When
economic problems appear, many reporters instinctively blame free
markets. It doesn’t occur to them that government actions have
consequences, and therefore might be to blame for financial
troubles. They don’t even feel the need to mention that such
arguments exist.
The latest example of this
phenomenon is the economic collapse of Russia and much of Asia. Many
reporters insist that the problem is investor reaction to the
troubles created by bad government policies, not the bad policies
themselves.
For example, Time
magazine’s Eugene Linden, in an article for MSNBC.com titled "Free
markets make flimsy shelters," argues, "When a lot of reasonable
people take reasonable actions to protect themselves, the results
can be anything but reasonable." The lesson of the financial debacle
overseas is that "the integrated global market" is "inherently
unstable," according to Linden. "Make no mistake: an unfettered
global market is a dangerous gamble," he warns. "It can make nations
rich, but the price tag is the omnipresent threat of economic and
political volatility that could someday shake the system apart."

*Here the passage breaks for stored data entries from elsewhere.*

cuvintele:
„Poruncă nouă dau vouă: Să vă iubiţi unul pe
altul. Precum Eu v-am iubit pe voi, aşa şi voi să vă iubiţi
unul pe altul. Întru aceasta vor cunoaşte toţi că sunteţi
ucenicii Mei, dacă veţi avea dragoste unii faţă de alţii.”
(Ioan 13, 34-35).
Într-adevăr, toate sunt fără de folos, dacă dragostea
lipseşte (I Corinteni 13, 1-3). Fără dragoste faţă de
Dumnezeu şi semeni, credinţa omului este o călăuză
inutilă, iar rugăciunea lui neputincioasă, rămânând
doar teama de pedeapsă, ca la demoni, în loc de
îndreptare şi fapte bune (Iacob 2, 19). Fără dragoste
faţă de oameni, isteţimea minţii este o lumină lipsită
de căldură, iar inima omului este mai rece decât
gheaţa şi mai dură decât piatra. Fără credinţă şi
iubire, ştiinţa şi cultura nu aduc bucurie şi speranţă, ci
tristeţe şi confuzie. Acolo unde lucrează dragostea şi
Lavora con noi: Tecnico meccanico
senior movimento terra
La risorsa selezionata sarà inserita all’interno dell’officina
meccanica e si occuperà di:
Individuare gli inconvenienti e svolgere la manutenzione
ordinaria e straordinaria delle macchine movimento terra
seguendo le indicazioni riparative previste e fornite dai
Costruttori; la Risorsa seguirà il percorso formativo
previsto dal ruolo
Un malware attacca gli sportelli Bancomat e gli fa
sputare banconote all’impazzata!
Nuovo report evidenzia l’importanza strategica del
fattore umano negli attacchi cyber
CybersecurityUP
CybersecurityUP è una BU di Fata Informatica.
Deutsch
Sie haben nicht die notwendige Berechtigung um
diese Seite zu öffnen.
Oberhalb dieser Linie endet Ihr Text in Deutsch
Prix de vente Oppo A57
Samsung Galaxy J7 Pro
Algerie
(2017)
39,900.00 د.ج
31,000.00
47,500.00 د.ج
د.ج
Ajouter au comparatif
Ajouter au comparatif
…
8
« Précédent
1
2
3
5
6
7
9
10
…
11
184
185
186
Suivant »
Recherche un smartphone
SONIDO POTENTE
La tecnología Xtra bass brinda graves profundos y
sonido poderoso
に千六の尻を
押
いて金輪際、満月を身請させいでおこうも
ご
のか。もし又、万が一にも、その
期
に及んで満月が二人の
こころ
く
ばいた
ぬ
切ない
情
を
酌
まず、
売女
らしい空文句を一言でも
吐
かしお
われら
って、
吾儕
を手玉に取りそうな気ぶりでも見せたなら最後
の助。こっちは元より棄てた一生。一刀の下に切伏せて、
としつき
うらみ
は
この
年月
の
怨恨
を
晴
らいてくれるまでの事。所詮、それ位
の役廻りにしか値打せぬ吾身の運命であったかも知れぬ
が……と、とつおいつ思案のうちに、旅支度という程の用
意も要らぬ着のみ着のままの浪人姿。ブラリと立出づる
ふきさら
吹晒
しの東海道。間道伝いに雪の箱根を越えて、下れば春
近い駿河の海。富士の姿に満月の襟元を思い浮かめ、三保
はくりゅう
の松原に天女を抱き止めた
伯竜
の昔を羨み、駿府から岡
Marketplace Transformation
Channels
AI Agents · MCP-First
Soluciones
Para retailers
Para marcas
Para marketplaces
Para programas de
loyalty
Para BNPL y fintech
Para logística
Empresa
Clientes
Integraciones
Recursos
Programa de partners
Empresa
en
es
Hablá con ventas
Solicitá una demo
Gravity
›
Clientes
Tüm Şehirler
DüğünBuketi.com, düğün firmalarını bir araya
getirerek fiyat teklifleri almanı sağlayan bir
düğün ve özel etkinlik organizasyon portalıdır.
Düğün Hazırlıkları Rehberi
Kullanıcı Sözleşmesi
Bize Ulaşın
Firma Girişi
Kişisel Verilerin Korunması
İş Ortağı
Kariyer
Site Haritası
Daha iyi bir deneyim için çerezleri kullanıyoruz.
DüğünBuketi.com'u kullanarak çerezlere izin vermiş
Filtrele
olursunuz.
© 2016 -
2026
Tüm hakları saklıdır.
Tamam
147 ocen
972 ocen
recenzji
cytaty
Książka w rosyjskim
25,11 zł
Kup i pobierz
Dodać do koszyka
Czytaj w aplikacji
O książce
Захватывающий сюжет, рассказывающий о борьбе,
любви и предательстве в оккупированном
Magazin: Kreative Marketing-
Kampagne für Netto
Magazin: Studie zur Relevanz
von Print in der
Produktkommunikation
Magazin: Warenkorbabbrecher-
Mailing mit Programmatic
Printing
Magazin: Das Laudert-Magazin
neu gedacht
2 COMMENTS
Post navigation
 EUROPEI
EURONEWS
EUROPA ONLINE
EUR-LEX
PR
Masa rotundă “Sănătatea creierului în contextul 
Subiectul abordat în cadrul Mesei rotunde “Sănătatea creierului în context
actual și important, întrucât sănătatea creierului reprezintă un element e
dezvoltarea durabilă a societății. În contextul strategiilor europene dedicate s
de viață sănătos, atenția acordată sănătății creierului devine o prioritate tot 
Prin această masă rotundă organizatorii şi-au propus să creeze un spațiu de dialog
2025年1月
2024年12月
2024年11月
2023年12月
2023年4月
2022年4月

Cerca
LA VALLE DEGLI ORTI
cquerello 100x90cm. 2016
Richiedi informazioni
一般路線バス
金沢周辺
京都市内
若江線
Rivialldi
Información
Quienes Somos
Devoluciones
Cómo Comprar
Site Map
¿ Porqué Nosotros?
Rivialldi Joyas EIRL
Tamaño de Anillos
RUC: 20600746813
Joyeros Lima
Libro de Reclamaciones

ABC"s Robert Krulwich, in a
November 5 World News Tonight story, picked up on the same
theme: "The problem is free markets have changed in the last 30
years; they’ve gotten freer." Krulwich told viewers that after many
countries deregulated in the 1980s, "rich people everywhere could
take some of their savings and send it abroad to join the other
money looking around for other places to invest."
Computers then made it
easier to move money speedily, he reported, and mutual funds added
the investments of ordinary people to the world economy. Asia became
a hot spot, but when investors became nervous, "then just as
suddenly, the money left." According to Krulwich, "The problem [is
that] President Clinton wants this big pile of money to move freely
around the world, but he also wants it to move slowly and calmly.
Nations and economists are talking now about putting controls on the
movement of this money, so the President says, yes, money should be
free, but even he is wondering: how much freedom can we afford?"
But both of these reports
ignore the argument that the world has hardly had "an unfettered
global market" recently. "The problem with the current system is
that it is really a pseudo-system — a compromised system influenced
more by political considerations than by the principles of private
property and individual freedom," writes James A. Dorn in a Cato
Institute report. "That is why we still have pegged exchange rates,
discretionary government fiat monies, crony capitalism, and
negotiated rather than free trade." According to Dorn, "It’s not
market failure that has led to the chaos in global financial markets
but government failure."
Neither Linden nor Krulwich
made any mention of the role of the International Monetary Fund in
causing investors to ignore risks, or the political manipulation of
the value of money in Asia and Russia, or those countries’ rampant
crony capitalism. Instead they blamed the usual suspect — liberty.